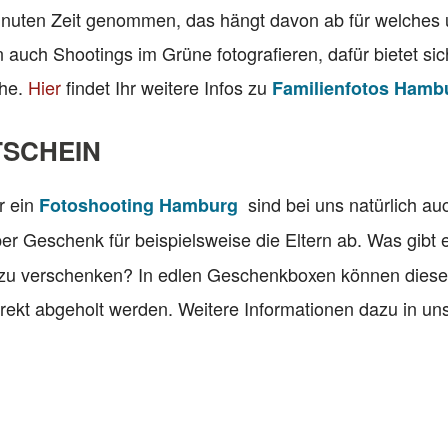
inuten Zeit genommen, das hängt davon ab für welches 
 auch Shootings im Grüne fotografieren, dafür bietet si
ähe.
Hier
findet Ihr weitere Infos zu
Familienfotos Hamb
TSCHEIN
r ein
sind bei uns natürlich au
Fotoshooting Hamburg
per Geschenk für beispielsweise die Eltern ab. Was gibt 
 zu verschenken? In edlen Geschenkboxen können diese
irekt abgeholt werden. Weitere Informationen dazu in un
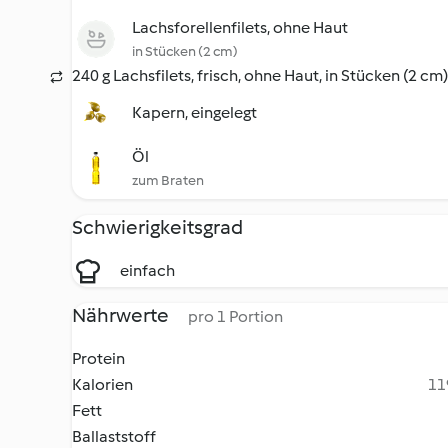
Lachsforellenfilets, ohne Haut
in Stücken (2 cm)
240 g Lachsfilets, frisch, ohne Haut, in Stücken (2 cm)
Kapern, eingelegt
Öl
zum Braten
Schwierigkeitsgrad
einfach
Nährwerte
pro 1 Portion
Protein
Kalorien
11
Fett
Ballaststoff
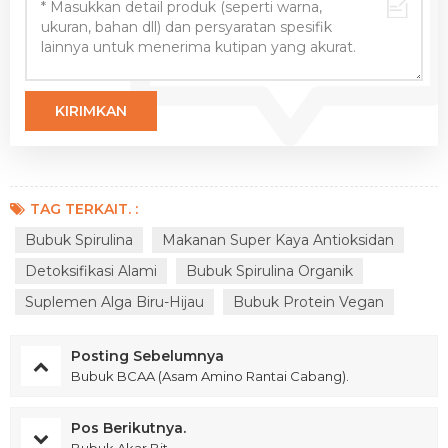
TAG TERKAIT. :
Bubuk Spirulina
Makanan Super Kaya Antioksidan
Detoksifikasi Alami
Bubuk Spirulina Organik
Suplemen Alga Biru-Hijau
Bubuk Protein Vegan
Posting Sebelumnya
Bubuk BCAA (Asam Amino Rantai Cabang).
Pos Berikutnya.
===
◆ **Brief**: Although the records hold pictures, the copy must not; give again exactly the lines from the one with "sind bei uns natürlich au" through the one with "240 g Lachsfilets, frisch, ohne".

◆ **Result of this exercise**:
sind bei uns natürlich au
Fotoshooting Hamburg
per Geschenk für beispielsweise die Eltern ab. Was gibt 
 zu verschenken? In edlen Geschenkboxen können diese
irekt abgeholt werden. Weitere Informationen dazu in un
Lachsforellenfilets, ohne Haut
in Stücken (2 cm)
240 g Lachsfilets, frisch, ohne Haut, in Stücken (2 cm)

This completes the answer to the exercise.